NOBIS: UNE PARKA BIEN PRICEE QUE VOUS GARDEREZ 20 ANS

Y avait-il une pièce qu’on avait pas encore couverte sur JamaisVulgaire ? 

Pour avoir un aperçu complet de l’outerwear masculin, il était aussi nécessaire de tester la classique doudoune, conçue à la fois de matières nobles et de tissus techwear.

Dans l’optique du meilleur rapport qualité/prix possible, nous n’allions évidemment pas nous tourner vers Moncler ou autre Canada Goose: on vous a déniché une marque un peu plus confidentielle, Nobis.

On vous avait parlé de la parka Aim Experience il y a quelques semaines, la doudoune Nobis testée se destine un peu au même usage en terme de température, mais dans un positionnement plus premium (en particulier en terme de matières utilisées), et avec une longévité qui se compte en dizaine d’années.

Evidemment, on dépasse les usages standards en ville. Dans le contexte actuel de réchauffement climatique, il faut cependant aussi réfléchir à moyen et à long terme: vous l’avez bien remarqué, on constate des variations de températures de plus en plus importantes, qui vont dans un sens comme dans l’autre. S’il peut faire toujours 15 degrés fin Novembre (comme ça a été le cas sur ces derniers jours), l’inverse est aussi vrai et on peut s’attendre à des épisodes très rudes sur le milieu de l’hiver, y compris en ville.

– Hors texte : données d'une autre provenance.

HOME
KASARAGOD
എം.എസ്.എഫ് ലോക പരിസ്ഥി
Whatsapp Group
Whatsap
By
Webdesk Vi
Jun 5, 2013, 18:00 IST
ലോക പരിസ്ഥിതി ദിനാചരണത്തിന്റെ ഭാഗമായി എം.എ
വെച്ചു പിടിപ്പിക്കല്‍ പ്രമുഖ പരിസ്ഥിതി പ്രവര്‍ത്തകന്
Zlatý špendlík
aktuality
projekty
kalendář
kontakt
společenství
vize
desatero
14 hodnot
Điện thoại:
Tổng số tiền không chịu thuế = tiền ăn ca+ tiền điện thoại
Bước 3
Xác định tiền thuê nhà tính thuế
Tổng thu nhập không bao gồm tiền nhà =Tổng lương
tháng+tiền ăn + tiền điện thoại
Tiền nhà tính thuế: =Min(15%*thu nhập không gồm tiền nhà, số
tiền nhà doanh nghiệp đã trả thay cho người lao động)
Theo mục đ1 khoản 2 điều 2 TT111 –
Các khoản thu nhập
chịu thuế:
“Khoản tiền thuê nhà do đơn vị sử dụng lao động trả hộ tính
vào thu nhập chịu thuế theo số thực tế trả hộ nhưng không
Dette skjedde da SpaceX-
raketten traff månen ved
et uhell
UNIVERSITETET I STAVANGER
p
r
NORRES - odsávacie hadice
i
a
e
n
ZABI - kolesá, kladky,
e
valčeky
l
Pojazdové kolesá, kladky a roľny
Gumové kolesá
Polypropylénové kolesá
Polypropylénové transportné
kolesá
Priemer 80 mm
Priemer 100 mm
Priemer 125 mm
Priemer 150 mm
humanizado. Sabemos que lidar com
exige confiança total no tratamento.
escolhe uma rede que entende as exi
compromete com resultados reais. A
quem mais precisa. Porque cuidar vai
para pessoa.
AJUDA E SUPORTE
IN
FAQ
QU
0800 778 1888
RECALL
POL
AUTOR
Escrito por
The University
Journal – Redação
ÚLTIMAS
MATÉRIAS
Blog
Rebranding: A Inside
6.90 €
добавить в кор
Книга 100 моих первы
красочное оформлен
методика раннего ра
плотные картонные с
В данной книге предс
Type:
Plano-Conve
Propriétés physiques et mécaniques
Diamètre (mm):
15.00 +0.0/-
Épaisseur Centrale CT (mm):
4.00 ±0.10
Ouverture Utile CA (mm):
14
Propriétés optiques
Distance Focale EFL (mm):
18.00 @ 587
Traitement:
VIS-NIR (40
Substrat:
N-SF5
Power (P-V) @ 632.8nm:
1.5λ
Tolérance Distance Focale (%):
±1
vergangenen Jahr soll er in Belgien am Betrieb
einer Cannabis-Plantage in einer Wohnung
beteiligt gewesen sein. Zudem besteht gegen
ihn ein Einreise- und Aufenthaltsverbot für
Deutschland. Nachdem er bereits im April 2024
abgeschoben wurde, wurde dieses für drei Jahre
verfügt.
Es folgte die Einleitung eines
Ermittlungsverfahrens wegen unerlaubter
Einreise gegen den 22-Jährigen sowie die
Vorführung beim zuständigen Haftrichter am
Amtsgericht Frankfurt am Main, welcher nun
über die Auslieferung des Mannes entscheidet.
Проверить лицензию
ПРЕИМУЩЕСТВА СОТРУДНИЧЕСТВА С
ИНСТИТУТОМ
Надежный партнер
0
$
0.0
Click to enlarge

On en est pas là, mais ça peut arriver (beaucoup) plus vite qu’on ne le croit.

Surtout dans les climats vraiment continentaux comme dans l’Est de la France, je me souviens encore de week-ends à -15 degrés à Reims lorsque j’y faisais mes études.

Si une bonne superposition de couches en laine/coton plus classiques  (ou un layering pour les connaisseurs) peut vous protéger, elle restera toujours beaucoup moins fiable, pratique et confortable qu’une grosse parka technique prévue pour des températures extrêmes. (et au bout d’un certain empilement de couches je ne suis pas certain que ça soit beaucoup plus élégant).

Disclaimer sur les photos: on a pu shooter de jolies photos de style en montagne pile au moment du coucher de soleil. On a par contre dû shooter les finitions en intérieur: désolé pour la qualité qui est légèrement moindre.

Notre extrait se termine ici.